Awhile back, I commented in an email to my friend “E” about how amazing it is to me that he has been able to look beyond the difficulties of his life to the overall integrity and beauty of the larger picture (he experienced a brutal upbringing in many ways). I also chose, in my communique, to compare E’s journey to the process of firing and tempering steel that occurs before the creation of the perfect blade of a sword. That analogy just popped into my mind with no pre-thought as to what I was going to write - my not being really big on swords or blades. A few hours after sending that email, I picked up the novel I had purchased in the airport while waiting for a delayed flight. Soon, I came to this passage:
The steel arrives in my workshop and I have to transform it into parts for cars, agricultural machinery, kitchen utensils...First, I heat the metal until it's red-hot, then I beat it mercilessly with my heaviest hammer until the metal takes on the form I need. Then I plunge it into a bucket of cold water and the whole workshop is filled with the roar of steam while the metal sizzles and crackles in response to the sudden change in temperature. I have to keep repeating that process until the object I'm making is perfect: once is not enough. Sometimes the steel I get simply can't withstand such treatment. The heat, the hammer blows, the cold water cause it to crack. And I know that I'll never be able to make it into a good plowshare or an engine shaft. Then I throw it on the pile of scrap metal at the entrance to my forge. I know that God is putting me through the fire of afflictions. I've accepted the blows that life has dealt me, and sometimes I feel as cold and indifferent as the water that inflicts such pain on the steel. But my one prayer is this: Please, God, my Mother, don't give up until I've taken on the shape that you wish for me. Do this by whatever means you think best, for as long as you like, but never ever throw me on the scrap heap of souls. Paulo Coehlo in “The Witch of Portobello”
“Wow!” I thought, “That was a quick confirmation of what I just wrote to E!” So, I sent the above passage to him along with some of the background information in the book leading up to it. I later found out that the words held more meaning for E than I even knew when I sent the passage - for a couple of reasons. The obvious reason being that I had just compared his own difficult life-journey to the forging of steel. But, I was surprised to also find out that for some time E had held in mind the vision of a power symbol for his life: a perfect Samaria sword. Added to these synchronicities, was the fact that the person doing the talking in the passage had a spiritual mentor whom he called the Protector,, and E informed me that he, too, has a spiritual guide who appeared to him for the first time in a vision when he was 10 years old. This guide calls himself – you guessed it! - the Protector. And as if that wasn’t enough meaningful coincidences for me to process, E revealed that, like the person in the book, who eventually changed his profession from one that brought him no joy to the fulfilling art of blacksmithing, he had also wanted to try his hand at blacksmithing for quite some time!
So, where has all this synchronicity work led us? For me it leads to the joy of knowing that the universe is continually providing support for me and through me in a myriad of ways, and that it is always a choice whether or not to open to such gifts of grace as they are given.

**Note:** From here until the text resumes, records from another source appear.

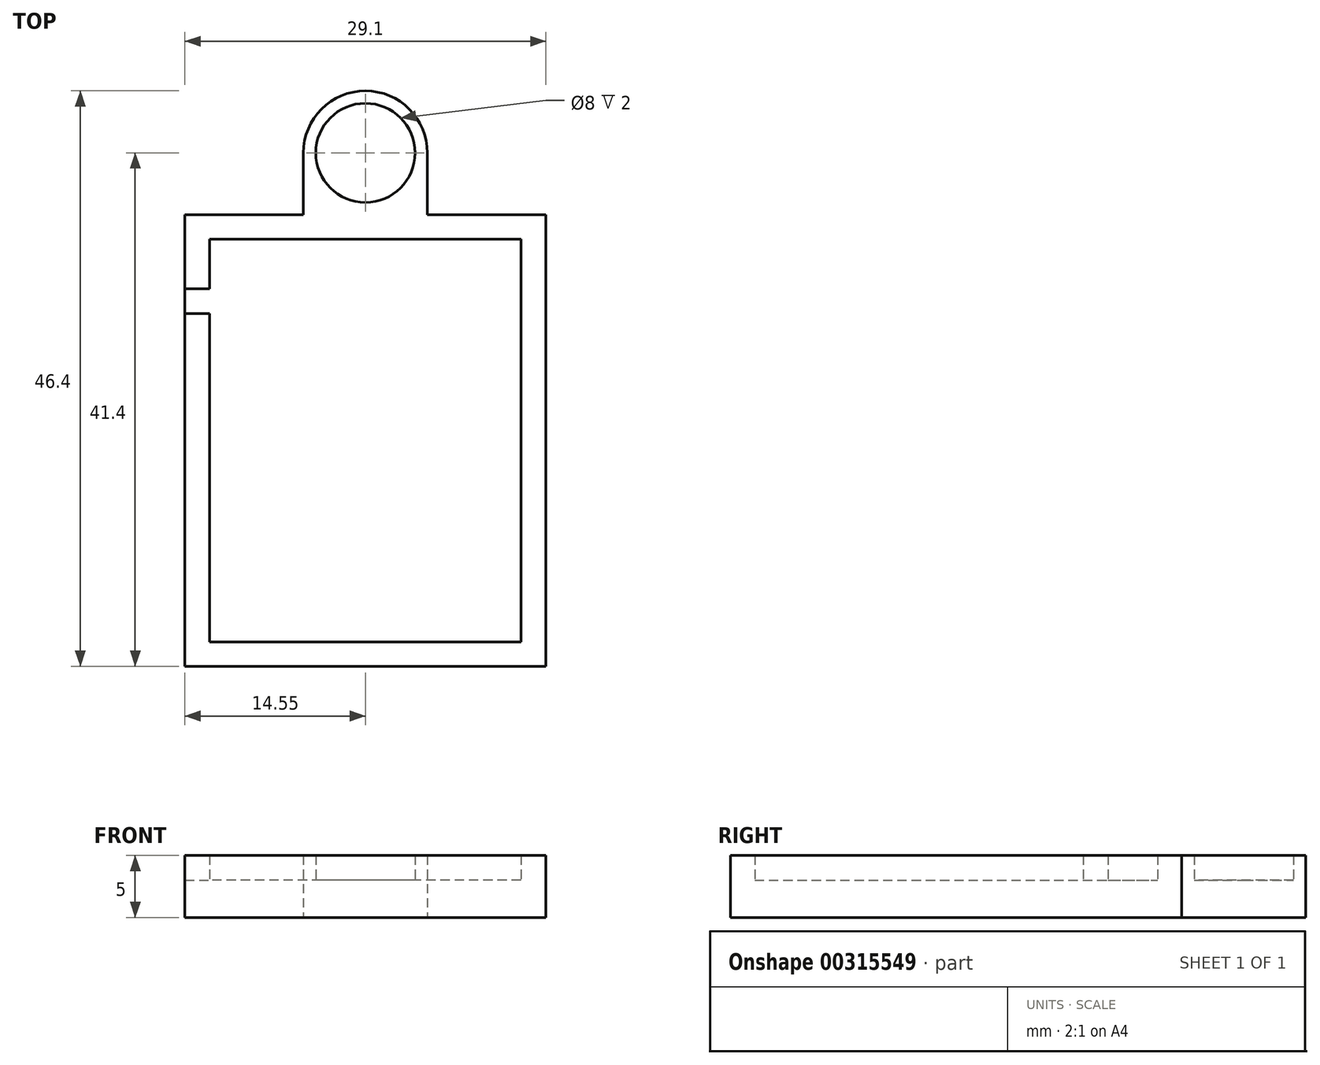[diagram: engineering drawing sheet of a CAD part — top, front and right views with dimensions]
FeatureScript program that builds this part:
annotation { "Feature Type Name" : "Feature", "Feature Type Description" : "" }
export const myFeature = defineFeature(function(context is Context, id is Id, definition is map)
    precondition{}
    {
        {
            var Q0;
            Q0=qCreatedBy(makeId("Top.planeOp"),FACE);
            var sketch = newSketch(context, id + "F0", { "sketchPlane" : qUnion([Q0])});
            skLineSegment(sketch, "E0.bottom", {"start": v(12.55, -16.24) * mm, "end": v(-12.55, -16.24) * mm});
            skLineSegment(sketch, "E0.top", {"start": v(12.55, 16.24) * mm, "end": v(-12.55, 16.24) * mm});
            skLineSegment(sketch, "E0.left", {"start": v(12.55, -16.24) * mm, "end": v(12.55, 16.24) * mm});
            skLineSegment(sketch, "E0.right", {"start": v(-12.55, -16.24) * mm, "end": v(-12.55, 10.24) * mm});
            skPoint(sketch, "E0.middle", {"position": v(0, 0) * mm});
            skLineSegment(sketch, "E1.bottom", {"start": v(14.55, -18.2) * mm, "end": v(-14.55, -18.2) * mm});
            skLineSegment(sketch, "E1.top", {"start": v(14.55, 18.2) * mm, "end": v(-14.55, 18.2) * mm});
            skLineSegment(sketch, "E1.left", {"start": v(14.55, -18.2) * mm, "end": v(14.55, 18.2) * mm});
            skLineSegment(sketch, "E1.right", {"start": v(-14.55, -18.2) * mm, "end": v(-14.55, 10.24) * mm});
            skLineSegment(sketch, "E2", {"start": v(-12.55, 16.24) * mm, "end": v(-12.55, 12.24) * mm});
            skLineSegment(sketch, "E3", {"start": v(-12.55, 10.24) * mm, "end": v(-14.55, 10.24) * mm});
            skLineSegment(sketch, "E4", {"start": v(-14.55, 12.24) * mm, "end": v(-12.55, 12.24) * mm});
            skPoint(sketch, "E5.orphan", {"position": v(-12.55, 11.24) * mm});
            skLineSegment(sketch, "E6.trimOffspring", {"start": v(-12.55, 12.24) * mm, "end": v(-12.55, 16.24) * mm});
            skLineSegment(sketch, "E7.trimOffspring", {"start": v(-14.55, 12.24) * mm, "end": v(-14.55, 18.2) * mm});
            skPoint(sketch, "E8.start.orphan", {"position": v(-14.55, 11.24) * mm});
            skLineSegment(sketch, "E9", {"start": v(-12.55, 12.24) * mm, "end": v(-12.55, 10.24) * mm});
            skLineSegment(sketch, "E10", {"start": v(-14.55, 12.24) * mm, "end": v(-14.55, 10.24) * mm});
            skPoint(sketch, "E11.endSnap0", {"position": v(0, 18.2) * mm});
            skCircle(sketch, "E12", {"center": v(0, 23.2) * mm, "radius": 5 * mm});
            skLineSegment(sketch, "E13", {"start": v(5, 23.2) * mm, "end": v(5, 18.2) * mm});
            skLineSegment(sketch, "E14", {"start": v(-5, 23.2) * mm, "end": v(-5, 18.2) * mm});
            skCircle(sketch, "E15", {"center": v(0, 23.2) * mm, "radius": 4 * mm});
            skLineSegment(sketch, "E16", {"start": v(15.55, 19.2) * mm, "end": v(5, 19.2) * mm});
            skLineSegment(sketch, "E17", {"start": v(2.48, -19.2) * mm, "end": v(15.55, -19.2) * mm});
            skLineSegment(sketch, "E18", {"start": v(15.55, 19.2) * mm, "end": v(15.55, -19.2) * mm});
            skLineSegment(sketch, "E19.0", {"start": v(15.55, 20.2) * mm, "end": v(5, 20.2) * mm});
            skLineSegment(sketch, "E20.0", {"start": v(2.48, -20.2) * mm, "end": v(15.55, -20.2) * mm});
            skLineSegment(sketch, "E21.0", {"start": v(16.55, 19.2) * mm, "end": v(16.55, -19.2) * mm});
            skLineSegment(sketch, "E22", {"start": v(15.55, 20.2) * mm, "end": v(16.55, 20.2) * mm});
            skLineSegment(sketch, "E23", {"start": v(16.55, 20.2) * mm, "end": v(16.55, 19.2) * mm});
            skLineSegment(sketch, "E24", {"start": v(15.55, -20.2) * mm, "end": v(16.55, -20.2) * mm});
            skLineSegment(sketch, "E25", {"start": v(16.55, -20.2) * mm, "end": v(16.55, -19.2) * mm});
            skLineSegment(sketch, "E26", {"start": v(2.48, -20.2) * mm, "end": v(2.48, -19.2) * mm});
            skLineSegment(sketch, "E27", {"start": v(2.48, -18.2) * mm, "end": v(2.48, -19.2) * mm});
            skSolve(sketch);
        }
        {
            var Q0;
            Q0=makeQuery(id+"F0.imprint","IMPRINT",FACE,{"disambiguationData":[TD([[makeQuery(id+"F0.imprint","IMPRINT",EDGE,{"derivedFrom":sQuery(id+"F0.wireOp",EDGE,"E0.bottom")}),-1.0]])]});
            var Q1;
            Q1=makeQuery(id+"F0.imprint","IMPRINT",FACE,{"disambiguationData":[TD([[makeQuery(id+"F0.imprint","IMPRINT",EDGE,{"derivedFrom":sQuery(id+"F0.wireOp",EDGE,"E15")}),1.0]])]});
            extrude(context, id + "F1", {"entities" : qUnion([Q0, Q1]), "depth" : 3 * mm});
        }
        {
            var Q0;
            Q0=makeQuery(id+"F0.imprint","IMPRINT",FACE,{"disambiguationData":[TD([[makeQuery(id+"F0.imprint","IMPRINT",EDGE,{"derivedFrom":sQuery(id+"F0.wireOp",EDGE,"E0.bottom")}),1.0]])]});
            var Q1;
            Q1=makeQuery(id+"F0.imprint","IMPRINT",FACE,{"disambiguationData":[TD([[makeQuery(id+"F0.imprint","IMPRINT",EDGE,{"derivedFrom":sQuery(id+"F0.wireOp",EDGE,"E15")}),-1.0]])]});
            var Q2;
            {var subQ0=sQuery(id+"F0.wireOp",EDGE,"E13");Q2=makeQuery(id+"F0.imprint","IMPRINT",FACE,{"disambiguationData":[TD([[makeQuery(id+"F0.imprint","IMPRINT",EDGE,{"derivedFrom":subQ0}),-1.0]])]});}
            var Q3;
            {var subQ0=sQuery(id+"F0.wireOp",EDGE,"E14");Q3=makeQuery(id+"F0.imprint","IMPRINT",FACE,{"disambiguationData":[TD([[makeQuery(id+"F0.imprint","IMPRINT",EDGE,{"derivedFrom":subQ0}),1.0]])]});}
            extrude(context, id + "F2", {"entities" : qUnion([Q0, Q1, Q2, Q3]), "operationType" : NewBodyOperationType.ADD, "depth" : 5 * mm});
        }
        {
            var Q0;
            Q0=makeQuery(id+"F1.opExtrude","SWEPT_FACE",FACE,{"disambiguationData":[OSD([sQuery(id+"F0.wireOp",EDGE,"E0.right"),sQuery(id+"F0.wireOp",EDGE,"E6.trimOffspring"),sQuery(id+"F0.wireOp",EDGE,"E9")])]});
            extrude(context, id + "F3", {"entities" : qUnion([Q0]), "operationType" : NewBodyOperationType.ADD, "depth" : 2 * mm});
        }
    });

I remember in the airport that something convinced me to choose that particular book even though I rarely read fiction and have turned down opportunities in the past to read Coelho’s more popular book. Also, why did I say “sword” instead of tool or utensil when writing about tempering steel in the first email I sent? For E, our exchange was meaningful because he was supported in his inner knowing that what has happened in his life has a deeper meaning and has contributed to making him strong like the Samaria blade of his vision. It also supports him in continuing to live his life in ways that preclude succumbing to the bitterness that might “crack” his spirit.
That’s all the confirmation I need to continue to pursue the meaningful symbols and metaphors this life continually offers up to my own eager spirit!